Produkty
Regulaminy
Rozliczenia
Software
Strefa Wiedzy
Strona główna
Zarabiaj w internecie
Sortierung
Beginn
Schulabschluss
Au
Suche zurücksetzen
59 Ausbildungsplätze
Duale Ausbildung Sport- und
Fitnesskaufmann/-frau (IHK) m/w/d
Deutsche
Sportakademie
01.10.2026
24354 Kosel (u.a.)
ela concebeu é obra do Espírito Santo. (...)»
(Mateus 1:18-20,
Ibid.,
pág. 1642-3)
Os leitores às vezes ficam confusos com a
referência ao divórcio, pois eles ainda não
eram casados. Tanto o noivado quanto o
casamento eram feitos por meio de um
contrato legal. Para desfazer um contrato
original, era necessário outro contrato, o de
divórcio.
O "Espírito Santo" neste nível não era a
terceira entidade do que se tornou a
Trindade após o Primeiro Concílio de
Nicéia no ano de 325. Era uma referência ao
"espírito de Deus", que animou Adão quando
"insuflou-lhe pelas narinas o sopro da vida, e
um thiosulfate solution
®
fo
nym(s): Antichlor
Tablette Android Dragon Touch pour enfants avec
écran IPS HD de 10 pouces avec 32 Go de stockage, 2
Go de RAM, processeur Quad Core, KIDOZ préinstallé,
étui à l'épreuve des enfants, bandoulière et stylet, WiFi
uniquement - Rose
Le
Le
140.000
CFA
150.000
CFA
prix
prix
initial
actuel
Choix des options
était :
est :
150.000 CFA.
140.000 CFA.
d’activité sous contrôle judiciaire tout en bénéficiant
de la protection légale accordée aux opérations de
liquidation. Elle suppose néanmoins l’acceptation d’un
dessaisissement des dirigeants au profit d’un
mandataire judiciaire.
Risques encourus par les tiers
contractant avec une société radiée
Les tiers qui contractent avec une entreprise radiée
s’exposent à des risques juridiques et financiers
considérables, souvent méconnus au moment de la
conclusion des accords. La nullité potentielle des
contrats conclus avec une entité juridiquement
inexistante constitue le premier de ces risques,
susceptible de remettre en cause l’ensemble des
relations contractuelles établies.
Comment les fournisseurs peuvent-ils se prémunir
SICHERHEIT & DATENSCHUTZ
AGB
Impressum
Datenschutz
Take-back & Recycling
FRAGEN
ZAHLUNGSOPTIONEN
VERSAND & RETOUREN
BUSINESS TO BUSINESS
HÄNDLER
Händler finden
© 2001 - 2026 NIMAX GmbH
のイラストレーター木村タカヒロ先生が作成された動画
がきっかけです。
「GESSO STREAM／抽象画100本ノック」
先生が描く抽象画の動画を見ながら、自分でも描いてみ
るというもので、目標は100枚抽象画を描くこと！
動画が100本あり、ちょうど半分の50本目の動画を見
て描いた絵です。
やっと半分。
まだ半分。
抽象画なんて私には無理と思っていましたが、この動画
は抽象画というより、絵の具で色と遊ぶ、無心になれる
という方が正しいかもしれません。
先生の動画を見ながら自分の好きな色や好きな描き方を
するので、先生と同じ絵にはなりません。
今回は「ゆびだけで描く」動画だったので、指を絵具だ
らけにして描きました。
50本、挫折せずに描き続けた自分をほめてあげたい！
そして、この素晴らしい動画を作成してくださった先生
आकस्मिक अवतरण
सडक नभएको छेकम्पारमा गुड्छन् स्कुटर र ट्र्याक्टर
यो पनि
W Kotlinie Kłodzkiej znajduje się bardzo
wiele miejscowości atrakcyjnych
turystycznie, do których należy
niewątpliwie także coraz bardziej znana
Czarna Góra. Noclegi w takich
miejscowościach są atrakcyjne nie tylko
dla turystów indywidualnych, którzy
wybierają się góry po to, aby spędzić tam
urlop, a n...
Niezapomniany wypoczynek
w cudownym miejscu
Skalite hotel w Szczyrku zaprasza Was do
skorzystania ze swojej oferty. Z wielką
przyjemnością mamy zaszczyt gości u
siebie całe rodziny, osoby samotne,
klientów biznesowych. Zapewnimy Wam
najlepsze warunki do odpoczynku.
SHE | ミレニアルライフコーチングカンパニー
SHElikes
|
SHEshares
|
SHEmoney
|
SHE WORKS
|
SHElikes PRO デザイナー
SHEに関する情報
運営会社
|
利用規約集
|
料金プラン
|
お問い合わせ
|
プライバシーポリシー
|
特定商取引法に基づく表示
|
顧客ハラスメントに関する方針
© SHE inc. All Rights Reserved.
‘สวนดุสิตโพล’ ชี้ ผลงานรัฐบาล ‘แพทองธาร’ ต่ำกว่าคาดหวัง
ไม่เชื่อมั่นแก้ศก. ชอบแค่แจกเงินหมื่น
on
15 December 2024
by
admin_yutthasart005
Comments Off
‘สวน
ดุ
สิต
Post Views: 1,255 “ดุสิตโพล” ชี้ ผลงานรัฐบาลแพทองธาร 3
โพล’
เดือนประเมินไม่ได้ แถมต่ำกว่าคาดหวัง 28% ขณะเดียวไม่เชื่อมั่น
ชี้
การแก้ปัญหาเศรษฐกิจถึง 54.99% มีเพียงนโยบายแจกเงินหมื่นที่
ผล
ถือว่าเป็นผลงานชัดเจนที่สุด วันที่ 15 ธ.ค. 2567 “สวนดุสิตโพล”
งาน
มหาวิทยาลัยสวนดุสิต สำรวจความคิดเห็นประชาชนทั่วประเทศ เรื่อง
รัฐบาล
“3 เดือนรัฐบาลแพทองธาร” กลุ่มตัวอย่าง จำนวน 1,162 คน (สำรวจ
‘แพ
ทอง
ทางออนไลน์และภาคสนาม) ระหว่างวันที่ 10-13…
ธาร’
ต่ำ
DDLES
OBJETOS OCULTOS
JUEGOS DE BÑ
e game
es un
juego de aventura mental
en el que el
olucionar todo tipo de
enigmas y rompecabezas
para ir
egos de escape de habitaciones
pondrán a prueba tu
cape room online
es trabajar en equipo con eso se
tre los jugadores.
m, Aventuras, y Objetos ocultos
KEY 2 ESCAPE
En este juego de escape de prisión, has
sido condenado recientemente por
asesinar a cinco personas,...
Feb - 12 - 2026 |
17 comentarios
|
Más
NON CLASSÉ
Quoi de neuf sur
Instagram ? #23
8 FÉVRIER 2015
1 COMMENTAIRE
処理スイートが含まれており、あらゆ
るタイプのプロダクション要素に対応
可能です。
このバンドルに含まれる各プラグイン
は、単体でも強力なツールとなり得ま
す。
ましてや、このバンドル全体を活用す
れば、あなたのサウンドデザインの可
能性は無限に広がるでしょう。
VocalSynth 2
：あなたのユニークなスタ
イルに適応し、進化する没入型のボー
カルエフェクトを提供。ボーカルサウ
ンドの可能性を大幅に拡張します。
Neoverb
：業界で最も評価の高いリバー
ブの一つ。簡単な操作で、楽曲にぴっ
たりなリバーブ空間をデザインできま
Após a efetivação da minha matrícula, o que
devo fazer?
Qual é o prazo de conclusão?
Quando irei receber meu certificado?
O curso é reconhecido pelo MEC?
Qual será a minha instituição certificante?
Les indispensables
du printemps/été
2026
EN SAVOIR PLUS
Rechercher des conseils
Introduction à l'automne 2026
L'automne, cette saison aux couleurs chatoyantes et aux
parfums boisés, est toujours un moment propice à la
:::
▸ BRIEF
Pick out each line of the data that contains the word "judiciaire", matching case exactly, and copy those lines.

▸ SOLUTION FOR THIS TASK
d’activité sous contrôle judiciaire tout en bénéficiant
mandataire judiciaire.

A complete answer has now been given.